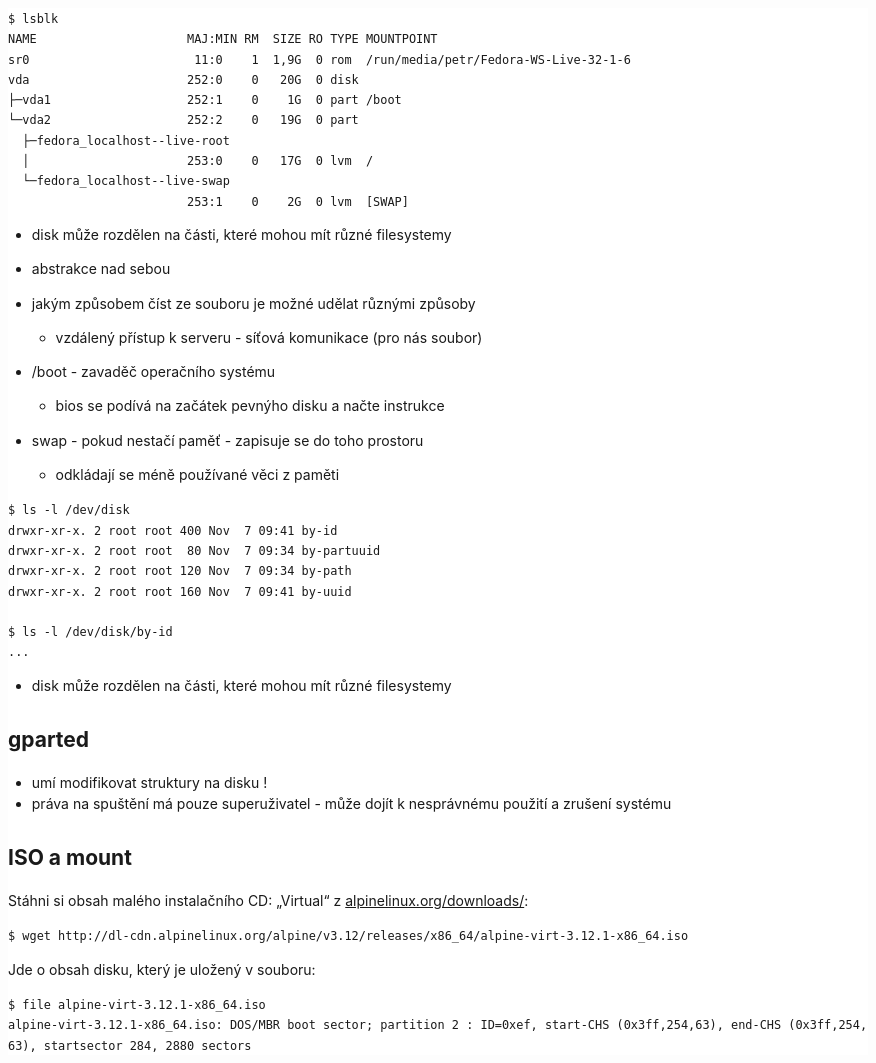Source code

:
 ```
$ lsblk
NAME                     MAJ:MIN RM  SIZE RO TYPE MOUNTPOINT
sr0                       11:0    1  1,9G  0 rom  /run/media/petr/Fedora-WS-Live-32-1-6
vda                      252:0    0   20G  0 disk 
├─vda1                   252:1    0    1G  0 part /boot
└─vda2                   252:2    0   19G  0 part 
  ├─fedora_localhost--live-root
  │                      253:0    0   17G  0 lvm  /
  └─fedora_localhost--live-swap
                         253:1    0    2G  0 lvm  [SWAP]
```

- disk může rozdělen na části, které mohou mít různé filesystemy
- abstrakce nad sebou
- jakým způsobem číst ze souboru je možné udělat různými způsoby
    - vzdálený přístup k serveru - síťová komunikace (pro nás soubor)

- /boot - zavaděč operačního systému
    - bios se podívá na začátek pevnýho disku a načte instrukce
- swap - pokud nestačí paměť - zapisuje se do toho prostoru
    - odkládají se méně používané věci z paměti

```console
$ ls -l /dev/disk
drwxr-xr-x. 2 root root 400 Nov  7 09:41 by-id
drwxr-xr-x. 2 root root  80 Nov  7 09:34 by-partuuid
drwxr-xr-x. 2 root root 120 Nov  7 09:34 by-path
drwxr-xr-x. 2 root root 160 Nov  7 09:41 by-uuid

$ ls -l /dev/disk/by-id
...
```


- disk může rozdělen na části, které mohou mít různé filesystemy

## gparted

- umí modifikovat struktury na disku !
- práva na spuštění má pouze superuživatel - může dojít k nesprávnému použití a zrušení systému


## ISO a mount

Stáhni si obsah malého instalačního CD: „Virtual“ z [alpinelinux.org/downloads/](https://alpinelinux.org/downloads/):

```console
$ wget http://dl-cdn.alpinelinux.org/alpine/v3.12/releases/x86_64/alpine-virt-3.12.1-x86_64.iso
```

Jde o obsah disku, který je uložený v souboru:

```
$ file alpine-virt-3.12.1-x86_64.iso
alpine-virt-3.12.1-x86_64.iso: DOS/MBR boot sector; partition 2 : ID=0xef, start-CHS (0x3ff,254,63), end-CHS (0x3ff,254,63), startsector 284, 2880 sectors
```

= = = = =

Scan the entries above and show each line that contains the word "root".

  ├─fedora_localhost--live-root
drwxr-xr-x. 2 root root 400 Nov  7 09:41 by-id
drwxr-xr-x. 2 root root  80 Nov  7 09:34 by-partuuid
drwxr-xr-x. 2 root root 120 Nov  7 09:34 by-path
drwxr-xr-x. 2 root root 160 Nov  7 09:41 by-uuid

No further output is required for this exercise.